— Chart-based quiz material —
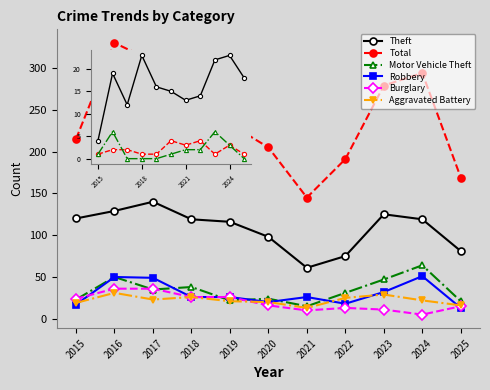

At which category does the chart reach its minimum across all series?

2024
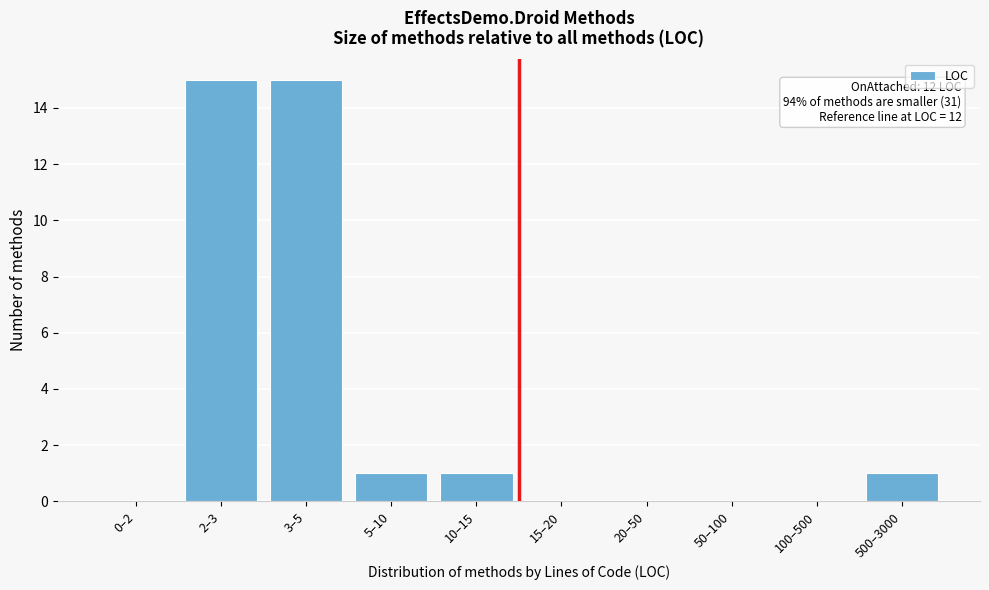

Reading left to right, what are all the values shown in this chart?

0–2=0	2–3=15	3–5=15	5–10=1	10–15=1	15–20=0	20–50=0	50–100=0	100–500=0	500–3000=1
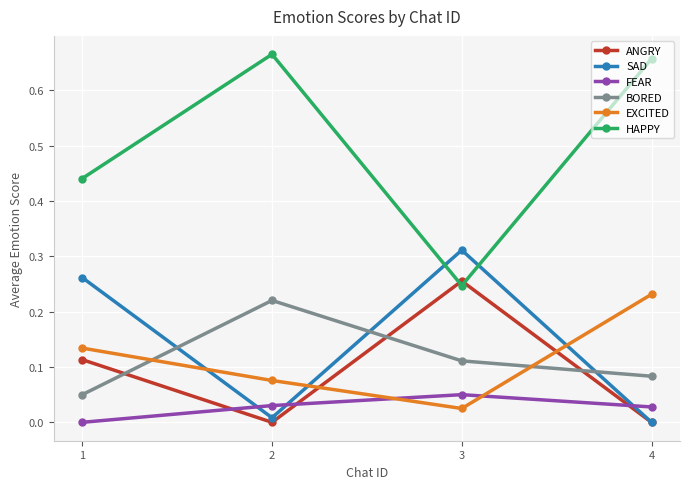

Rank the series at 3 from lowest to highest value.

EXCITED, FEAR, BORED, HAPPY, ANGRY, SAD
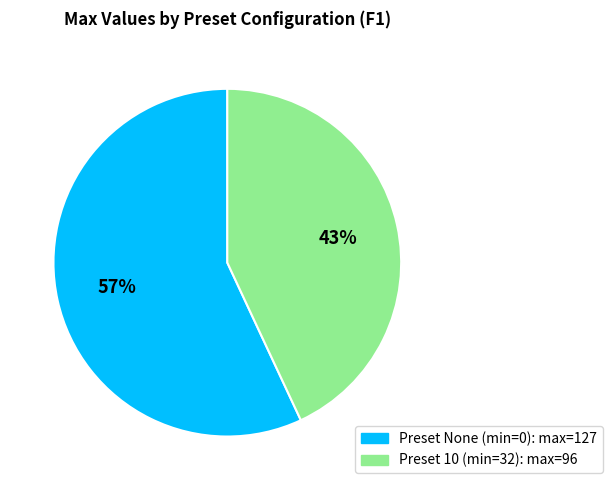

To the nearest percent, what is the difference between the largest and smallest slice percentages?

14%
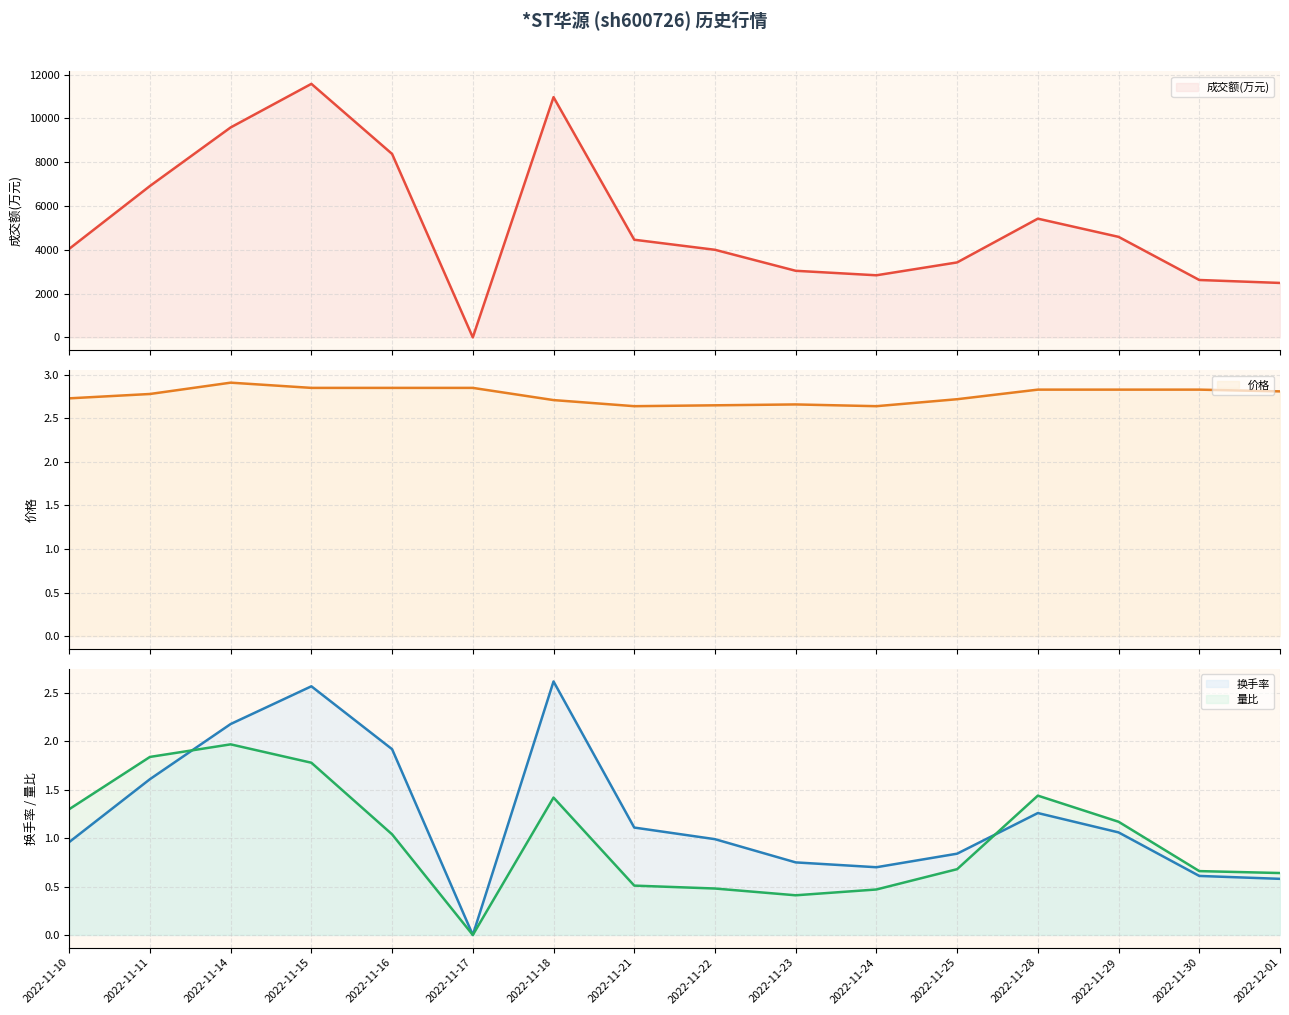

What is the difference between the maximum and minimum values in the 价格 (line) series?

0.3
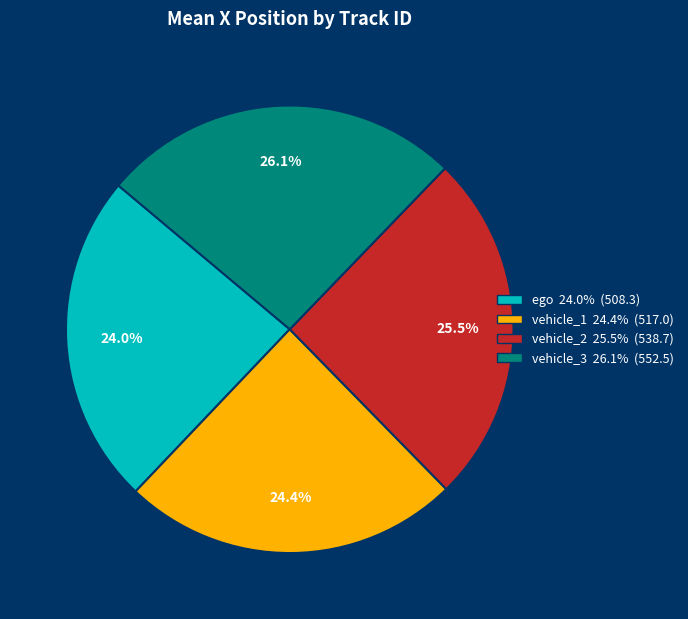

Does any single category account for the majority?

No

— Assignment —
Render every non-blank line of the material above as a Markdown table with the columns "No." and "Text", numbering the rows in order. Leave out the pictures.

— Task answer —
| No. | Text |
|---|---|
| 1 | At which category does the chart reach its minimum across all series? |
| 2 | 2024 |
| 3 | Reading left to right, what are all the values shown in this chart? |
| 4 | 0–2=0	2–3=15	3–5=15	5–10=1	10–15=1	15–20=0	20–50=0	50–100=0	100–500=0	500–3000=1 |
| 5 | Rank the series at 3 from lowest to highest value. |
| 6 | EXCITED, FEAR, BORED, HAPPY, ANGRY, SAD |
| 7 | To the nearest percent, what is the difference between the largest and smallest slice percentages? |
| 8 | 14% |
| 9 | What is the difference between the maximum and minimum values in the 价格 (line) series? |
| 10 | 0.3 |
| 11 | Does any single category account for the majority? |
| 12 | No |